Человек десять разных людей, имеющих дело до Пьера, ждали его в гостиной. Пьер поспешно оделся, и, вместо того чтобы идти к тем, которые ожидали его, он пошел на заднее крыльцо и оттуда вышел в ворота.
С тех пор и до конца московского разорения никто из домашних Безуховых, несмотря на все поиски, не видал больше Пьера и не знал, где он находился.


Ростовы до 1 го сентября, то есть до кануна вступления неприятеля в Москву, оставались в городе.

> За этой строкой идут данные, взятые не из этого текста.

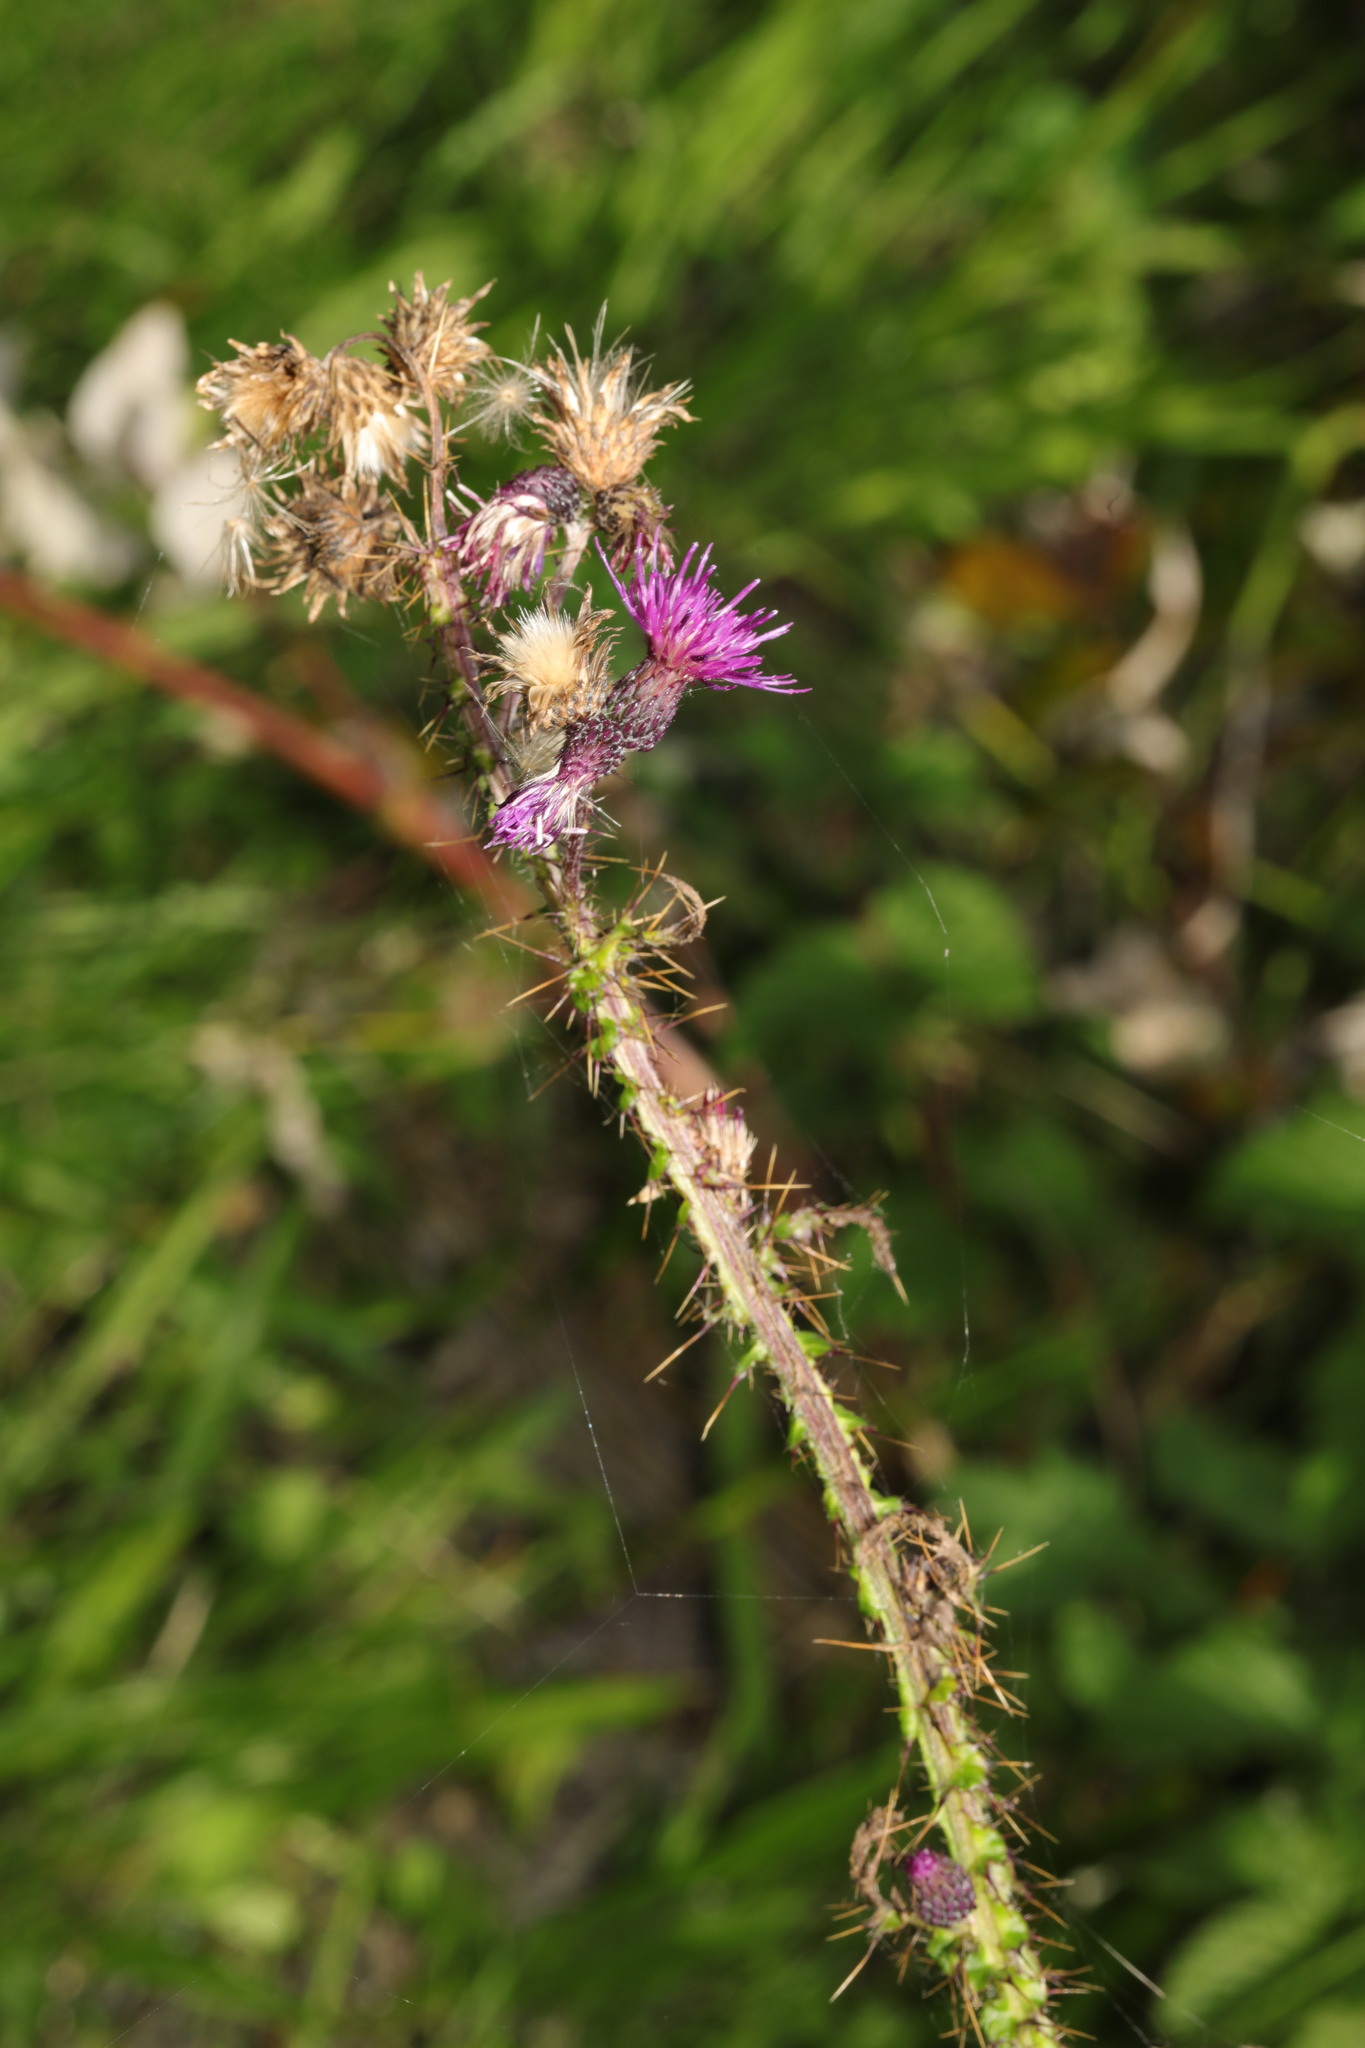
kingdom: Plantae
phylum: Tracheophyta
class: Magnoliopsida
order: Asterales
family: Asteraceae
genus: Cirsium
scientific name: Cirsium palustre
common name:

После поступления Пети в полк казаков Оболенского и отъезда его в Белую Церковь, где формировался этот полк, на графиню нашел страх. Мысль о том, что оба ее сына находятся на войне, что оба они ушли из под ее крыла, что нынче или завтра каждый из них, а может быть, и оба вместе, как три сына одной ее знакомой, могут быть убиты, в первый раз теперь, в это лето, с жестокой ясностью пришла ей в голову. Она пыталась вытребовать к себе Николая, хотела сама ехать к Пете, определить его куда нибудь в Петербурге, но и то и другое оказывалось невозможным. Петя не мог быть возвращен иначе, как вместе с полком или посредством перевода в другой действующий полк. Николай находился где то в армии и после своего последнего письма, в котором подробно описывал свою встречу с княжной Марьей, не давал о себе слуха. Графиня не спала ночей и, когда засыпала, видела во сне убитых сыновей. После многих советов и переговоров граф придумал наконец средство для успокоения графини. Он перевел Петю из полка Оболенского в полк Безухова, который формировался под Москвою. Хотя Петя и оставался в военной службе, но при этом переводе графиня имела утешенье видеть хотя одного сына у себя под крылышком и надеялась устроить своего Петю так, чтобы больше не выпускать его и записывать всегда в такие места службы, где бы он никак не мог попасть в сражение. Пока один Nicolas был в опасности, графине казалось (и она даже каялась в этом), что она любит старшего больше всех остальных детей; но когда меньшой, шалун, дурно учившийся, все ломавший в доме и всем надоевший Петя, этот курносый Петя, с своими веселыми черными глазами, свежим румянцем и чуть пробивающимся пушком на щеках, попал туда, к этим большим, страшным, жестоким мужчинам, которые там что то сражаются и что то в этом находят радостного, – тогда матери показалось, что его то она любила больше, гораздо больше всех своих детей. Чем ближе подходило то время, когда должен был вернуться в Москву ожидаемый Петя, тем более увеличивалось беспокойство графини. Она думала уже, что никогда не дождется этого счастия. Присутствие не только Сони, но и любимой Наташи, даже мужа, раздражало графиню. «Что мне за дело до них, мне никого не нужно, кроме Пети!» – думала она.